Jede Woche liest die Redaktion das Internet leer, um sonntäglich vier Lesestücke empfehlen zu können. Artikel, die interessant, relevant oder gar beides sind – und zum Glück abgespeichert wurden.
Halluzination Hauptstadt
Peter Glaser, Österreicher, wohnhaft in Berlin, Journalist, Schriftsteller und Ehrenmitglied des Chaos Computer Clubs hat für die NZZ einen Text über die deutsche Hauptstadt geschrieben. Einen Text, dessen Thema die typische Berliner Unfähig- und Unfertigkeit, dessen Aufhänger der Flughafen BER ist, kurz: einen Text der schon hunderte Male geschrieben wurde – doch sprachlich gehört dieser zu den schöneren. Es geht um Vergangenheit, Gegenwart, Zukunft, Immobilien, Mentalitäten und so weiter. Man kennt es. Doch die Funken der Wahrheit in solchen Stücken glimmen eben immer noch ziemlich hell.
„Wo bliebe die Sehnsucht, wenn der S-Bahn-Fahrplan eingehalten würde?“
Comedy im Sprachgebrauch
Sager in Filmen finden immer wieder Einzug in den alltäglichen Sprachgebrauch. Sätze wie „I’m your father“ oder „I have a bad feeling about this“ wurden dank Star Wars beflügelt, und auch hier wissen die meisten was damit anzufangen. Die Washington Post hat 40 US-Komödien der letzten 40 Jahre aus dieser interessanten Perspektive gesammelt und ihre legendärsten Punchlines natürlich gleich mit dazu.
„Looking back at the past 40 years, we picked 40 movies that changed the way we talk, and selected some of the most-repeated quotes. Some comedies, such as “Clueless,” have copious lines to choose from. Others grabbed our attention with a single snippet of dialogue. You’ll notice there aren’t a lot of examples from recent years. For one thing, Hollywood doesn’t make many comedies anymore, and when it does, the movies don’t necessarily get an audience big enough to shift our collective habits. The most likely contender for a future list would be last year’s “Girls Trip,” but it’s still too soon to tell whether “grapefruit” will become a verb or not.“
‘As if’: 40 comedies from the past 40 years that changed the way we talk
Faschismus in Brasilien?
Brasilien: Ein Land, das sich immer mehr spaltet. Als gäbe es nicht schon Probleme genug – Armut, Drogenkriminalität, Umweltschäden – trennt sich die Gesellschaft immer mehr entlang der eigentlich doch überwunden scheinenden Schwarz-Weiß-Linie. Ein multikulturelles Land? Dieser Text vermittelt ein ganz anderes Bild: Vor dem Hintergrund der offenbar kaltblütig geplanten Ermordung der (schwarzen) Stadträtin Marielle Franco (wir hatten dazu schon einen Text im März vorgestellt) schildert Marcelo Backes, wie das Land in den Faschismus abzugleiten droht. Die neue, ultrarechte Regierung, die sich abzeichnet, würde dieses Schicksal nur noch wahrscheinlicher machen.
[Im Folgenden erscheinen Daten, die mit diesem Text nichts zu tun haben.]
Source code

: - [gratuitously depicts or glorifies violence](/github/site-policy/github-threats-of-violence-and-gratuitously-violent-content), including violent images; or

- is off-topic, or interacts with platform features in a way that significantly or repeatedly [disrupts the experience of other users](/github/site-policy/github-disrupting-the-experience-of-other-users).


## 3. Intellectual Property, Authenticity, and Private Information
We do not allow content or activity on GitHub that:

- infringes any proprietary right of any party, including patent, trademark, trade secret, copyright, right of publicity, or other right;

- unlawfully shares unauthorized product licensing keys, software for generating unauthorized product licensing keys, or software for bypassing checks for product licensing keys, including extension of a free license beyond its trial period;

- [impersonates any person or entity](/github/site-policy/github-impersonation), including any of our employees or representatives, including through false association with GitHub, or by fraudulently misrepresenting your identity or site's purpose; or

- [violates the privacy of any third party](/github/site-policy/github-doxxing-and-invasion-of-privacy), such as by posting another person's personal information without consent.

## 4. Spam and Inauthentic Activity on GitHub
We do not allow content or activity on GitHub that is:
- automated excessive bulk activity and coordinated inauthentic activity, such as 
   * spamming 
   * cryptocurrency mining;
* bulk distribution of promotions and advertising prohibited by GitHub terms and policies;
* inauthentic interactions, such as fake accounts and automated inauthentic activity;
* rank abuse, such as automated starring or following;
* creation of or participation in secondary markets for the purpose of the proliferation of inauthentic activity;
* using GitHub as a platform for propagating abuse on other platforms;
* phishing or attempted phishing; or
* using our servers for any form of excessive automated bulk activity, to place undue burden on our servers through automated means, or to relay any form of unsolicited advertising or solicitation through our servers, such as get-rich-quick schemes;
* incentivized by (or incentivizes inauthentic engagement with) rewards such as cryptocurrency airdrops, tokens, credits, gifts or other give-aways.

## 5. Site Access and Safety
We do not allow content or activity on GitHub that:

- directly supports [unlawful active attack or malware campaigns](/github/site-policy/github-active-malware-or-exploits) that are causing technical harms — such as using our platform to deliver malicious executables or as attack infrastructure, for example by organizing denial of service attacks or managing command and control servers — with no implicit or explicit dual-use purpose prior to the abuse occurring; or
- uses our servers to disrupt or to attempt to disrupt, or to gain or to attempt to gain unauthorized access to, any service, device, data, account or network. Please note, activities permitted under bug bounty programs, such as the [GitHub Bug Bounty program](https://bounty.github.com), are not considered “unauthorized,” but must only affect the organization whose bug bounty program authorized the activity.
„Es ist eine völlig aus den Fugen geratene Gesellschaft.“
Filesharing-Paradies
Was machen eigentlich die Raubkopierer? In Zeiten von Streaming und Abmahnanwälten mit nervösen Fingern könnte man ja davon ausgehen, dass das einst große Thema nicht mehr ganz so groß ist. Vielleicht ist das auch so. Aber: Diejenigen, die audiovisuelle Bootlegs immer noch als Thrill verstehen, haben sich einfach neue Plattformen gesucht. Pirate Bay war gestern. Einer dieser Plattformen ist der Messenger „Telegram“. Hier wird Ende-zu-Ende verschlüsselt, es gibt unbegrenzte Uploads und die Macher des Services schauen offenbar nicht so genau hin. Die Folge: eine blühende Filesharing-Szene, der nur schwer beizukommen ist. Hier findet man alles. Und schnell. Die Musikindustrie rauft sich (mal wieder) die Haare, Netflix ist nicht amüsiert. Apple und Google werden immer wieder aufgefordert, die App aus den Stores zu entfernen, bislang ohne Reaktion. Das wäre alles zu verzeihen oder zumindest ein bisschen egal, wenn bei Telegram nicht auch jede Menge aktive Kundendaten gehandelt werden würden. Ein Spotify-Account gefällig? Bitte sehr. Netflix? Dito. Dem Gründer Pavel Durov ist das alles egal, solange es nicht um Gewalt oder Kinderpornographie geht. „The Outline“ hat die Hintergründe recherchiert.